Upscale restaurant company The One Group Hospitality (NASDAQ:STKS) will be announcing earnings results tomorrow after market close. Here’s what to expect.
The ONE Group missed analysts’ revenue expectations by 3.3% last quarter, reporting revenues of $172.5 million, up 107% year on year. Despite the strong top line growth, it was a mixed quarter for the company, with an impressive beat of analysts’ EBITDA estimates but full-year revenue guidance slightly missing analysts’ expectations.
Is The ONE Group a buy or sell going into earnings? Read our full analysis here, it’s free.
This quarter, analysts are expecting The ONE Group’s revenue to grow 180% year on year to $215.6 million, improving from the 5.3% increase it recorded in the same quarter last year. Adjusted earnings are expected to come in at $0.01 per share.
The majority of analysts covering the company have reconfirmed their estimates over the last 30 days, suggesting they anticipate the business to stay the course heading into earnings.
Looking at The ONE Group’s peers in the sit-down dining segment, some have already reported their Q3 results, giving us a hint as to what we can expect.
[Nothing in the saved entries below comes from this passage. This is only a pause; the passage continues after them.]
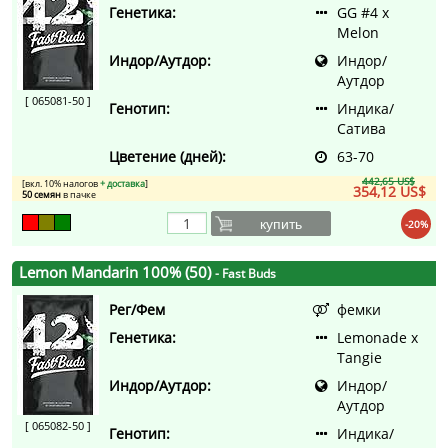
Генетика:
GG #4 x
Melon
Индор/Аутдор:
Индор/
Аутдор
[ 065081-50 ]
Генотип:
Индика/
Сатива
Цветение (дней):
63-70
442,65 US$
[вкл. 10% налогов
+ доставка
]
354,12 US$
50 семян
в пачке
купить
-20%
Lemon Mandarin 100% (50)
- Fast Buds
Рег/Фем
фемки
Генетика:
Lemonade x
Tangie
Индор/Аутдор:
Индор/
Аутдор
[ 065082-50 ]
Генотип:
Индика/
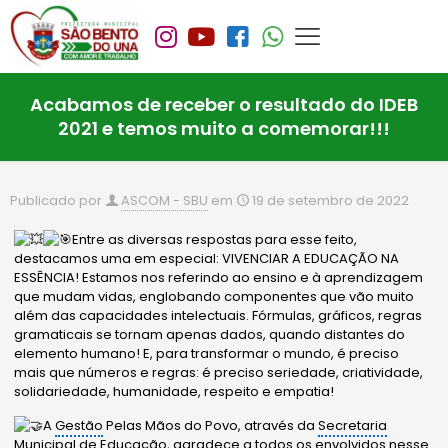
Acabamos de receber o resultado do IDEB
2021 e temos muito a comemorar!!!
Publicado por
ASCOM - SBU
em
19 de setembro de 2022
Entre as diversas respostas para esse feito,
destacamos uma em especial: VIVENCIAR A EDUCAÇÃO NA
ESSÊNCIA! Estamos nos referindo ao ensino e à aprendizagem
que mudam vidas, englobando componentes que vão muito
além das capacidades intelectuais. Fórmulas, gráficos, regras
gramaticais se tornam apenas dados, quando distantes do
elemento humano! E, para transformar o mundo, é preciso
mais que números e regras: é preciso seriedade, criatividade,
solidariedade, humanidade, respeito e empatia!
A
Gestão
Pelas Mãos do Povo, através da
Secretaria
Municipal
de Educação, agradece a todos os envolvidos nesse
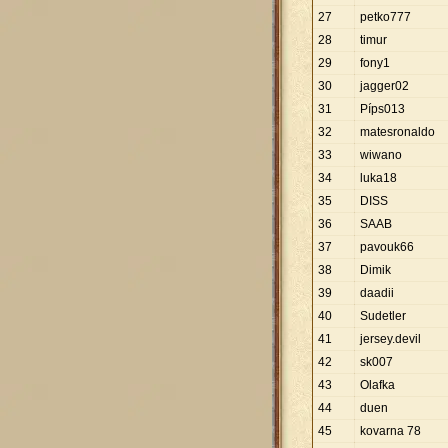
27
petko777
28
timur
29
fony1
30
jagger02
31
Píps013
32
matesronaldo
33
wiwano
34
luka18
35
DISS
36
SAAB
37
pavouk66
38
Dimik
39
daadii
40
Sudetler
41
jersey.devil
42
sk007
43
Olafka
44
duen
45
kovarna 78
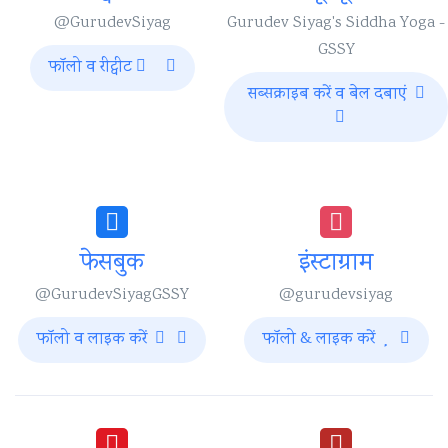
@GurudevSiyag
Gurudev Siyag's Siddha Yoga -
GSSY
फॉलो व रीट्वीट
सब्सक्राइब करें व बेल दबाएं
फेसबुक
इंस्टाग्राम
@GurudevSiyagGSSY
@gurudevsiyag
फॉलो व लाइक करें
फॉलो & लाइक करें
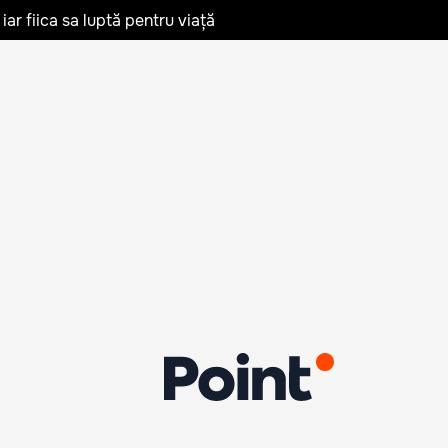
iar fiica sa luptă pentru viață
Brinker International delivered year-on-year revenue growth of 12.5%, beating analysts’ expectations by 3.4%, and The Cheesecake Factory reported revenues up 4.2%, in line with consensus estimates. Brinker International traded up 5.6% following the results while The Cheesecake Factory was also up 8.8%.
Read our full analysis of Brinker International’s results here and The Cheesecake Factory’s results here.
There has been positive sentiment among investors in the sit-down dining segment, with share prices up 6.8% on average over the last month. The ONE Group is down 4.4% during the same time and is heading into earnings with an average analyst price target of $7.83 (compared to the current share price of $3.44).